FiveThirtyEight: How Did Lindsey Graham End Up In Such A Close Race?

 Recent polls of the U.S. Senate race in South Carolina have found third-term Sen. Lindsey Graham effectively tied in his contest against Democrat Jaime Harrison, a former top aide to longtime South Carolina Rep. James Clyburn and a one-time South Carolina Democratic Party chair. This is pretty surprising at first glance — Graham cruised to victory in 2014, winning by 15 percentage points. And Harrison isn’t some political juggernaut; in fact, he’s never before won any elective office. [...]

The reason: The makeup of South Carolina’s electorate is relatively good for Democrats (up to a point). The electorate is about 28 percent Black — a higher percentage than every other state save Georgia, Louisiana, Maryland and Mississippi. (About 28 percent of Alabama’s voters are Black too.) And South Carolina has a higher percentage of white voters with college degrees (27 percent) than all of those states but Maryland (29 percent).2 Put those two groups together and you have the conditions for a sizable Democratic vote.

Also, President Trump is slightly less popular in South Carolina than he was in 2016. His net job approval rating3 in South Carolina was +7 at the start of his term (50 percent approval, 43 disapproval) compared to +2 now (50 percent approval, 48 percent disapproval), according to Civiqs data. And that shift, and the unpopularity of the Trump-led GOP with college-educated white people in cities and surrounding suburbs, gives Democrats more of a chance. Democrat Joe Cunningham won the congressional district in the Charleston area two years ago, becoming the first Democrat to do so since 1978. [...]

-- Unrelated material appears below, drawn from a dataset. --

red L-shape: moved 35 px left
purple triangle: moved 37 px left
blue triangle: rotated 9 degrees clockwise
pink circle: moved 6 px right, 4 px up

We are talking about fairly small differences here, so I don’t think there is a clear and obvious explanation for why Graham is running behind Trump. But here is some semi-informed speculation about why some Republicans and conservative-leaning independents who like Trump might be wary of Graham. In the past, Graham has aligned himself with decidedly un-Trumpy causes and people, from Graham’s close relationship with the late Sen. John McCain to his pre-Trump call for the GOP to adopt more lenient policies toward undocumented immigrants. Having served in Congress since 1995, Graham at this point is the definition of a Washington insider. Also, Graham spent much of the 2016 campaign blasting Trump in very harsh terms, including calling him a “complete idiot.” (Graham ran for president himself, remember.) So Republican voters might remember those comments and not trust Graham’s post-2016 conversion to Trump diehard.